We hold that appellant’s trial tactics were tantamount to an affirmative waiver in this case, because they involved an election between two available alternatives. It is clear from the record that appellant made a tactical decision to take the pretrial-punishment issue to the members instead of 'asking the military judge for appropriate relief under RCM 906, Manual, supra. Cf. United States v. Gammons, 51 MJ 169, 182-84 (1999) (In a trial with members, an accused has the option to request credit for nonjudicial punishment from the military judge or present the issue to the members during the sentencing hearing.); United States v. Edwards, 42 MJ 381 (1995) (In a bench trial, an accused has the option of seeking relief for prior nonjudicial punishment from the military judge or the convening authority.). In her oral unsworn statement before the members, appellant asserted that she had been mistreated. She presented the members with a written statement making the same complaint. In sentencing argument, her counsel argued that she had been the victim of pretrial punishment.

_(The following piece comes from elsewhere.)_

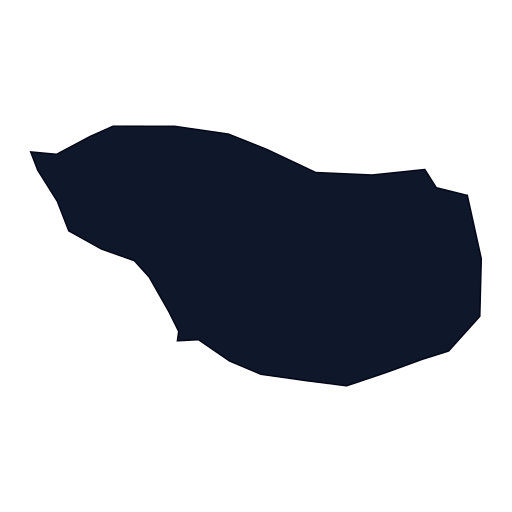 outline of Kungsör, Västmanland, Sweden
{"feature_id": "70781695B35489604221157", "entity_name": "Kungsör", "entity_type": "district", "adm_level": 2, "iso_a3": "SWE", "parent_name": "Sweden", "parent_adm1": "Västmanland", "projection": "orthographic", "projection_center": [16.093, 59.436], "detail": "fine", "context": "isolated", "style": "filled", "palette": "ink", "viewbox_px": 512, "rotation_deg": 0, "n_neighbors": 0, "source": "geoboundaries", "source_scale": "gbopen_adm2", "svg_char_len": 522}
<svg xmlns="http://www.w3.org/2000/svg" viewBox="0 0 512 512"><path d="M467.3,195.3L467.1,195.4L436.3,187.7L424.8,169.5L372.1,175.0L315.7,172.5L267.0,149.5L228.5,134.1L174.7,126.3L113.1,126.2L90.0,136.5L56.6,154.3L30.7,151.9L37.7,170.1L57.3,201.3L68.8,230.9L101.6,249.1L134.4,260.7L149.2,277.1L168.9,311.7L178.7,331.4L177.4,340.8L198.5,339.7L229.7,361.1L261.0,374.3L307.1,380.8L346.6,385.8L386.1,372.5L422.3,359.3L448.6,351.0L479.8,316.3L481.3,258.8L467.3,195.3Z" fill="#0f172a" stroke="#020617" stroke-width="1.5"/></svg>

The tactic was successful, because five of the seven members submitted recommendations for clemency, and the two most senior members were so outraged that they personally brought the matter to the attention of the convening authority. Appellant raised the issue again with the convening authority. The convening authority rejected his staff judge advocate’s recommendation and granted clemency by reducing appellant’s confinement to time served plus 14 days. In our view, this record amply demonstrates a tactical decision to seek relief for pretrial punishment from the members instead of the military judge.
We cannot determine precisely how the evidence affected the deliberations on sentence. See RCM 1007(c) and Mil.R.Evid. 606(b) (inquiry into deliberations and voting prohibited). However, the clemency petitions and post-trial action clearly demonstrate that the evidence had a substantial impact on the members and the convening authority. We hold that, under the circumstances of this case, it was not plain error for the military judge not to grant, sua sponte, additional confinement credit for pretrial punishment.
III. Decision
The decision of the United States Air Force Court of Criminal Appeals is affirmed.